- WHAT THIS TASK INVOLVES:
From the entries, return every line where the string "days" shows up.

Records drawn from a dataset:
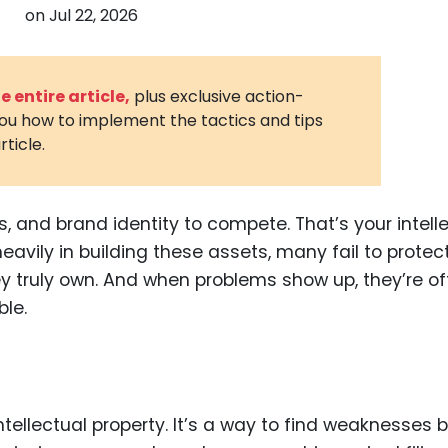
on
Jul 22, 2026
3D Printin
Autonom
Vehicles
 entire article,
plus exclusive action-
you how to implement the tactics and tips
Metavers
rticle.
Cannabis
and Trad
Digital H
, and brand identity to compete. That’s your intell
eavily in building these assets, many fail to protec
Medical 
y truly own. And when problems show up, they’re of
Animal He
ble.
Infectiou
Prescript
Drugs
intellectual property. It’s a way to find weaknesses 
Consumer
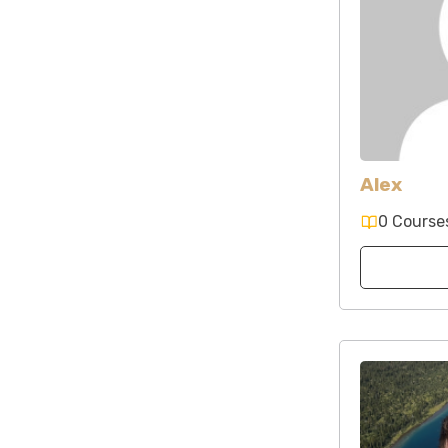
Alex
0 Course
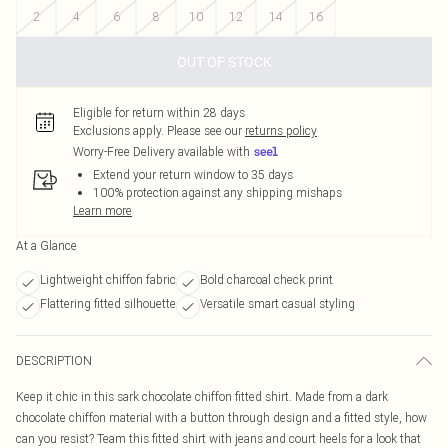
2
4
6
8
10
12
14
16
OUT OF STOCK
Eligible for return within 28 days
Exclusions apply.
Please see our
returns policy
Worry-Free Delivery available with
Extend your return window to 35 days
100% protection against any shipping mishaps
Learn more
At a Glance
Lightweight chiffon fabric
Bold charcoal check print
Flattering fitted silhouette
Versatile smart casual styling
DESCRIPTION
Keep it chic in this sark chocolate chiffon fitted shirt. Made from a dark
chocolate chiffon material with a button through design and a fitted style, how
can you resist? Team this fitted shirt with jeans and court heels for a look that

- EXPECTED OUTPUT:
Eligible for return within 28 days
Extend your return window to 35 days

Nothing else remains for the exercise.